* EXERCISE INSTRUCTIONS:
1/ Using the excerpt on the respondent's counterclaims, decide whether each statement agrees with it: (a) the consolidation process was approved, (b) the counterclaim for compensation is not quantified, and (c) the excerpt states where the new wall is to be built. Answer yes or no for each and quote the deciding words of the excerpt.
2/ According to the excerpt on the respondent's counterclaims, which provision must an agreement comply with for the respondent to lay claim to the transfer of Portion 1?
____ EXCERPT
27.5 I deal with each
counterclaim in turn.
The counterclaim
based on the implementation of the consolidation
[28] The
consolidation process was never approved and can not be implemented.
[29] There is no
agreement that complies with the provisions of
Section 2
of the
Alienation of Land Act, 68 of 1981
, in terms of which the respondent
can lay claim to the transfer of Portion 1.
[30] The respondent
did not identify any basis for this counterclaim
The counterclaim
based for compensation
[31]
This
counterclaim seems to be based on damages or the
actio
quanti minoris
.
[7]
The respondent’s counterclaim for compensation is not
quantified and no application was made to refer the matter to trial
or oral evidence for the quantification of any such claim. This is
also rather academic as the claim would have arisen by the latest
in
2004 and 2005, and would have prescribed three years later.
The counterclaim
for the erection of a new wall
[32] This
counterclaim is seems to be related to an improvement of Erf 279 but
it is not clear what the legal basis of the
claim is and where the
new wall is to be built.
The counterclaim
for payment of R250 000
[33] This
counterclaim relates to the expenditure of the respondent on the wall
surrounding Portion 1.The claim is not quantified.
________
____ DATA EXTRACTS
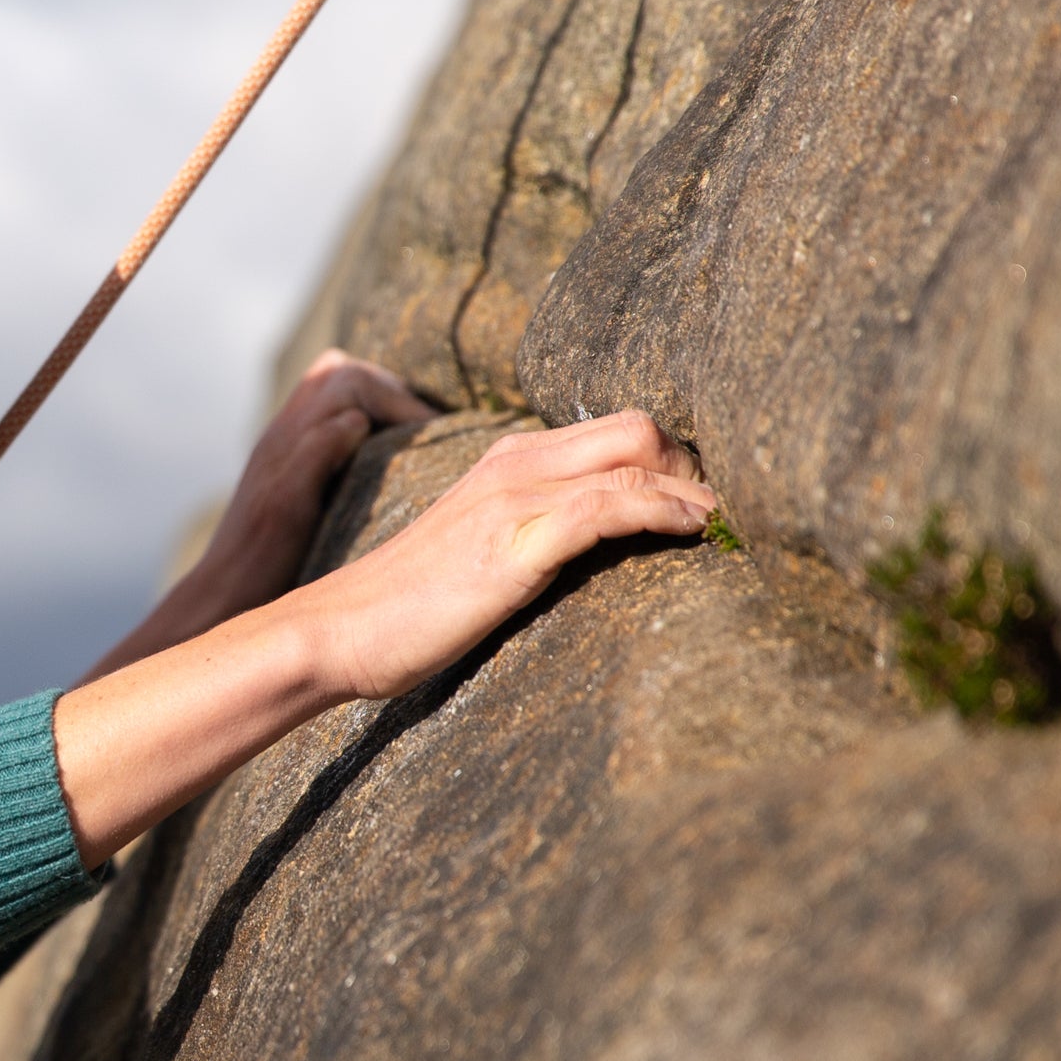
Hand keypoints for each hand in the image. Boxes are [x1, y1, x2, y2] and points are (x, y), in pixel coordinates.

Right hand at [49, 408, 713, 863]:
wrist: (331, 634)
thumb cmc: (398, 616)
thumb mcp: (475, 564)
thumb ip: (525, 545)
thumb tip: (579, 564)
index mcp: (503, 463)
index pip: (613, 431)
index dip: (670, 463)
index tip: (706, 510)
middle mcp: (512, 463)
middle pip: (639, 426)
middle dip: (695, 468)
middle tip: (723, 526)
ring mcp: (514, 496)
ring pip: (636, 452)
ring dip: (695, 491)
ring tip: (729, 535)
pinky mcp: (516, 538)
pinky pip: (613, 503)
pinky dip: (666, 512)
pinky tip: (694, 535)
________
* PER-TASK OUTPUTS:
1/
(a) No: "The consolidation process was never approved and can not be implemented."
(b) Yes: "The respondent’s counterclaim for compensation is not quantified"
(c) No: "it is not clear what the legal basis of the claim is and where the new wall is to be built."

2/ Section 2 of the Alienation of Land Act, 68 of 1981.